Lo llevaron al hospital Casimiro Ulloa, en donde se le practicó una operación. García, de 69 años, logró superar tres paros cardiorrespiratorios, pero poco después se anunció su deceso. “Se lamenta informar del fallecimiento del expresidente Alan García a las 10:05 horas locales por hemorragia cerebral masiva por proyectil de arma de fuego y paro cardiorrespiratorio”, indicó un comunicado del Ministerio de Salud.

El cerco de la investigación de los sobornos por 4 millones de dólares de Odebrecht para la construcción de la línea 1 del metro de Lima comenzó a estrecharse de manera apremiante sobre el exmandatario a fines del año pasado, cuando fracasó en su intento de conseguir asilo en Uruguay para eludir la investigación de la fiscalía por supuesta corrupción.

En noviembre había ingresado a la embajada uruguaya en Lima, donde solicitó asilo alegando “persecución política”, pero Montevideo rechazó su pedido y al cabo de 16 días tuvo que marcharse.

La fiscalía también investigaba a García y otros 21 funcionarios por conspirar supuestamente para “facilitarle” a la empresa holandesa ATM Terminals ganar en 2011 la concesión de la Terminal Norte del puerto del Callao.

El suicidio de García se produjo un día después de que declaró a la prensa que sería “una gran injusticia” ir a prisión. “Con especulaciones no se priva a personas de la libertad, ni siquiera de manera preliminar. Me parece que eso sería una gran injusticia”, dijo en una entrevista al canal de televisión de RPP, donde defendió su inocencia.

“Rechazo tajantemente eso. Es una cobardía intelectual, es demagogia jurídica”, resaltó sobre versiones periodísticas de que habría recibido sobornos a través de testaferros. “No le temo a una prisión preliminar. No poder salir del país es una forma de prisión también”, agregó el exmandatario recordando que desde noviembre pasado pendía en su contra una orden de impedimento de abandonar Perú por 18 meses.

García lucía tranquilo durante la entrevista, que matizó con algunas bromas en medio de la severidad de sus descargos y críticas a los fiscales del caso Lava Jato/Odebrecht que lo investigan.

“Ratifico la limpieza de mis actos y mi aversión a tener los millones que muchos creen que yo tengo”, indicó.

El expresidente reiteró que la Fiscalía carecía de pruebas que justificasen una orden de detención o prisión preventiva en su contra. “Ningún documento me menciona. Puedo decirles que yo para robar no nací”, declaró luego García al canal N de televisión.

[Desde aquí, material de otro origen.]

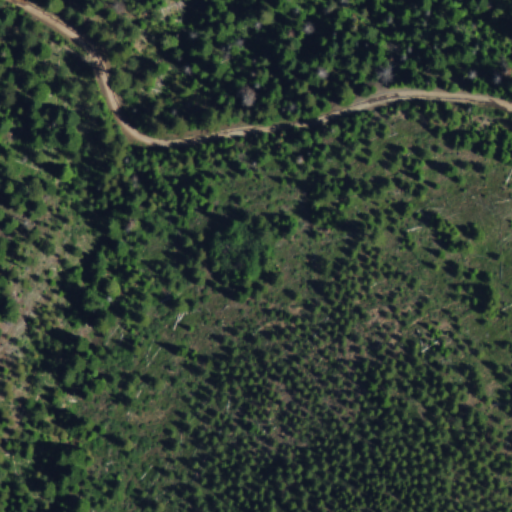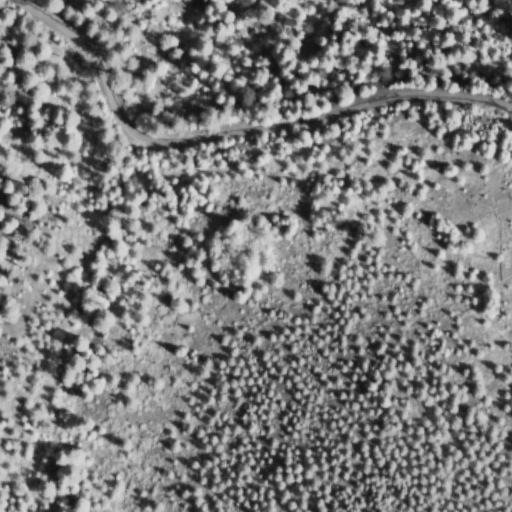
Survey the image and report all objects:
road: (245, 105)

Tras conocerse este miércoles la noticia de su trágica muerte, las reacciones no se hicieron esperar: “Consternado por el fallecimiento del expresidente Alan García. Envío mis condolencias a su familia y seres queridos”, aseguró a través de Twitter el mandatario peruano, Martín Vizcarra.

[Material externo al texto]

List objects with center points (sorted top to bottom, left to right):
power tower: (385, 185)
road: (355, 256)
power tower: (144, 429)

Si bien es cierto que el suicidio de García es la causa más trágica del proceso por corrupción de Odebrecht, los cuatro últimos expresidentes peruanos (incluido el líder del Apra) que ocuparon el cargo sucesivamente desde 2001 hasta 2018 se han mantenido en la mira de la justicia desde que se destapó, en diciembre de 2016, el escándalo de corrupción de la constructora brasileña.

Pero también se ha abierto una dura polémica pues algunos sectores creen que con la detención preventiva del expresidente Pedro Pablo Kuczynski y la orden de allanamiento y detención contra García, la justicia se está extralimitando. “El presidente García tomó una decisión de dignidad y de honor. Un acto de honor frente a una persecución fascista”, señaló Mauricio Mulder, congresista del Apra, el partido más antiguo de Perú, al que pertenecía el mandatario fallecido.

La justicia se defiende al decir que se acogió a todos los protocolos legales, pero sin duda nunca se contempló la posibilidad de un suicidio, que no se sabe hasta qué punto puede alterar el curso de las demás investigaciones o incluso profundizar la división entre el Gobierno de Vizcarra y la oposición de derecha que controla el Congreso.